Mona feels her cheeks growing warm as she thinks with embarrassment and pain to the fight with Hannah.
‘So you overheard that then …’ she says, ‘I’m really sorry, I didn’t mean for things to get so heated. I don’t know what happened. And I really shouldn’t have said all those things here – I haven’t even told Stella yet …’
She trails off, thinking for the first time about how she will tell the café’s owner that she is leaving. Since Mona started working here Stella has been as flexible and supportive of Mona’s other life as she can possibly be, and Mona feels a surge of guilt at leaving with such short notice. Although she doesn’t officially leave for Paris for another two weeks, she could do with some time to pack and organise things, but t
hat would give Stella hardly any time to find a new member of staff. Perhaps she should have mentioned the audition to Stella so this job doesn’t come as a total surprise, but she’d been so focused on doing well in it that she hadn’t thought of anything else. Her mind races, thinking about Stella’s reaction. Perhaps, like Hannah, she will be angry and Mona suddenly realises that Stella would have every right to be. Stella doesn’t work set hours at the café, but Mona imagines she will be in later that afternoon – she will tell her then. Better to do it in person, she thinks.
‘I won’t say anything!’ says Pablo, gesturing as though fastening a zip over his mouth, ‘Of course I won’t. It won’t be the same without you, but I’m also happy.’
He is suddenly behind the counter and pulling her into a hug before she really knows what is happening. At first she resists, taken off guard, but then she sinks into his firm arms and feels a lump forming in her throat. Mona expects him to say something to her about the fight that he obviously overheard, but he doesn’t, and she is grateful for his tact. Pablo has always been so good to her and Hannah, and it has made working here all this time easier somehow.

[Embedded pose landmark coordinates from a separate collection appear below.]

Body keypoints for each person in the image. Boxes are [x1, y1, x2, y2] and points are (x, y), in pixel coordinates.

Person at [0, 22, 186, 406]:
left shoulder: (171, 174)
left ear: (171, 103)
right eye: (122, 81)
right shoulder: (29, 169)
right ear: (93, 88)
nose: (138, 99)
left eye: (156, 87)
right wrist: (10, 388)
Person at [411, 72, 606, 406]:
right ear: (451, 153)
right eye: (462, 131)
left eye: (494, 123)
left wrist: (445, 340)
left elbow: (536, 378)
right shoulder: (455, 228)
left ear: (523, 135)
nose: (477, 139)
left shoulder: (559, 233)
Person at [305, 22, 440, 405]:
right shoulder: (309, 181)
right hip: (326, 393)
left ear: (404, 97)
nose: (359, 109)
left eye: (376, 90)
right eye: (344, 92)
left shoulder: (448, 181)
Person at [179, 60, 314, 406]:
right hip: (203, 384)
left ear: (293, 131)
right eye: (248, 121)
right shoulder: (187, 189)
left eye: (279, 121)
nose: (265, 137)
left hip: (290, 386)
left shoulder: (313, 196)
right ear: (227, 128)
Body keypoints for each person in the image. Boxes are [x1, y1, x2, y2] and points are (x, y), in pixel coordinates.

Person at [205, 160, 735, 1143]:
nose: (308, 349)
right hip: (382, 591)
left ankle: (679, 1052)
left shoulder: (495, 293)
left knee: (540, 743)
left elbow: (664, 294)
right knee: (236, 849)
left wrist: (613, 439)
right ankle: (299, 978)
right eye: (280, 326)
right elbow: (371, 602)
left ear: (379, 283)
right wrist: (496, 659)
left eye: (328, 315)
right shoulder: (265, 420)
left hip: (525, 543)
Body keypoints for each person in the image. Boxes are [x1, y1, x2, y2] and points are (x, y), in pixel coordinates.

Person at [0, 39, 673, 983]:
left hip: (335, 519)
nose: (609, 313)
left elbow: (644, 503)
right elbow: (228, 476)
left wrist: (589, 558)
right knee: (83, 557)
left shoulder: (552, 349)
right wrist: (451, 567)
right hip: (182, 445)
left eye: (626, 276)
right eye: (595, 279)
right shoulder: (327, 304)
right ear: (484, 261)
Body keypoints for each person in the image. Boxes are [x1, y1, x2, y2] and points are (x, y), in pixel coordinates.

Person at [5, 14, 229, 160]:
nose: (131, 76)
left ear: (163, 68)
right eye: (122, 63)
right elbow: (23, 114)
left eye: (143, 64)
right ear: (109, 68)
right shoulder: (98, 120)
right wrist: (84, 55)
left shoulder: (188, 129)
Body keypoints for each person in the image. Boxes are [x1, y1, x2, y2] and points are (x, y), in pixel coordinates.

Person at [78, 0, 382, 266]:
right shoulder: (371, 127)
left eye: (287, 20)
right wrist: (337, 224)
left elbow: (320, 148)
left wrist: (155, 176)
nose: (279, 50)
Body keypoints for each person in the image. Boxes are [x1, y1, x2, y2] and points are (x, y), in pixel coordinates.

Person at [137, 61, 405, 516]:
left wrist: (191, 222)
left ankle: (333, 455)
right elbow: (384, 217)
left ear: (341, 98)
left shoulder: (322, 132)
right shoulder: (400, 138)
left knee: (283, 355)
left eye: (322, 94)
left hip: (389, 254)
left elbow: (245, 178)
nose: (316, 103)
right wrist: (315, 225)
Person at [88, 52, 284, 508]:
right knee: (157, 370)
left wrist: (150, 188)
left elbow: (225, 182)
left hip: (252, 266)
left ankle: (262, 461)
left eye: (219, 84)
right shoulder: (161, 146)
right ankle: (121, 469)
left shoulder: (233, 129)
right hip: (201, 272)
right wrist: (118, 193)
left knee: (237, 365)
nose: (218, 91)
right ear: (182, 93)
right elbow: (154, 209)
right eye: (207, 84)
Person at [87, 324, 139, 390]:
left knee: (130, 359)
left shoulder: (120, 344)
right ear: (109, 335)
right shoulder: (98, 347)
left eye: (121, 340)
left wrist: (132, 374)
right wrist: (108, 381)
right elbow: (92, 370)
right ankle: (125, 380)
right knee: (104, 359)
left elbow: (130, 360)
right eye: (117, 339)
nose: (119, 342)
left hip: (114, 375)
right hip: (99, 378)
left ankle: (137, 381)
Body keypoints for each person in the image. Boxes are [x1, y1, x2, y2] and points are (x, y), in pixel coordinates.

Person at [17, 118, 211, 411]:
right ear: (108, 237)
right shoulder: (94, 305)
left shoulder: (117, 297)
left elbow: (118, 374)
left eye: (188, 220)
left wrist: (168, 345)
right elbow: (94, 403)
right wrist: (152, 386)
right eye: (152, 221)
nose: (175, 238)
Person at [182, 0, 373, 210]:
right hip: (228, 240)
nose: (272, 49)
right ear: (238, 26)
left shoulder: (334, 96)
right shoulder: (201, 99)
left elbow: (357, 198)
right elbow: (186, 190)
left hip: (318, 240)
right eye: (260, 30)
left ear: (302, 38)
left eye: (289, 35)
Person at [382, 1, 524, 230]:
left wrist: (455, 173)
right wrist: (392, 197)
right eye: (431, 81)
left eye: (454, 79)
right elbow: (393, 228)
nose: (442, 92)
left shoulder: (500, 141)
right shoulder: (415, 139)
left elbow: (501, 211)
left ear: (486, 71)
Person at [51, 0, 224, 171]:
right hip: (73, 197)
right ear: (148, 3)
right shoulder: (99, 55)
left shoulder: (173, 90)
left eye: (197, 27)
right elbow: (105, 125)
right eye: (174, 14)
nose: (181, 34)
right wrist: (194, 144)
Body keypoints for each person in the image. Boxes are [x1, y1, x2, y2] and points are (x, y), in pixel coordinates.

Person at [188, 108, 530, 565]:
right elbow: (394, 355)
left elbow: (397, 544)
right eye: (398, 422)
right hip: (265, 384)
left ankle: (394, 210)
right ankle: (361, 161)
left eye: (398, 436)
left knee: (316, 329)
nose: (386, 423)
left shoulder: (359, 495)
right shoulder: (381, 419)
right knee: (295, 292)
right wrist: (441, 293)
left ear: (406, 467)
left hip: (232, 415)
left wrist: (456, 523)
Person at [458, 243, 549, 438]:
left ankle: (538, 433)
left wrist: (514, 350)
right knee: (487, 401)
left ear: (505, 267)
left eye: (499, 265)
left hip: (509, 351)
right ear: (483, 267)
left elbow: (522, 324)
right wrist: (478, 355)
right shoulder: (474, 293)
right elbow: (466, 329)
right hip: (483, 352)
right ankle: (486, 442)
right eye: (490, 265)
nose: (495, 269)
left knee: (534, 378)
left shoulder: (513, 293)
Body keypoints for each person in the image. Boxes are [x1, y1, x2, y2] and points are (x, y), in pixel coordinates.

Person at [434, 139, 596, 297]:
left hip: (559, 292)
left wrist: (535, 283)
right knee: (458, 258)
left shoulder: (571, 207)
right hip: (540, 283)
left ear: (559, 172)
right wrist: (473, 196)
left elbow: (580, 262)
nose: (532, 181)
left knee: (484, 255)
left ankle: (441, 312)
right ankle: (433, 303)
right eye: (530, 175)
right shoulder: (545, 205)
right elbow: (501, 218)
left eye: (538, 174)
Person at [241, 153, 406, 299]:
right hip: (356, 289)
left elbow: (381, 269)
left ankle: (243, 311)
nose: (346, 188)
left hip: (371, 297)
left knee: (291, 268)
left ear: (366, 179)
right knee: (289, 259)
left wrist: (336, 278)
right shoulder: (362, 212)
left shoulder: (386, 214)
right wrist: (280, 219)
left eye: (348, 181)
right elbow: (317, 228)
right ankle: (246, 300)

She thinks of her own parents, whom she isn’t particularly close to, sees perhaps once a year and hasn’t had a chance to speak to yet, and realises that for the past five years it’s often been Pablo who has heard her news before her mum and dad, as they chat during shared shifts or early morning breakfasts before the café fills with people. Since leaving for London all those years ago Mona has had to find a new sort of family in the city. At times she has felt envious of Hannah and her relationship with her parents. They get on well and it is easy for her to get on a train and see both her parents, and both at the same time. She sometimes thinks that Hannah takes their closeness, and the fact that her parents still live together, for granted. But she doesn’t blame her for it – she would do the same if she were in her position. Over the years Mona has learnt to need her real family less and less, partly because they are so far away that she has had to, and partly because during that time she has grown up and made her own life, her own network. Her London family has shifted over the years and is a mismatched, unusual sort of group made up of friends and colleagues. For the past five years Pablo has been part of that family.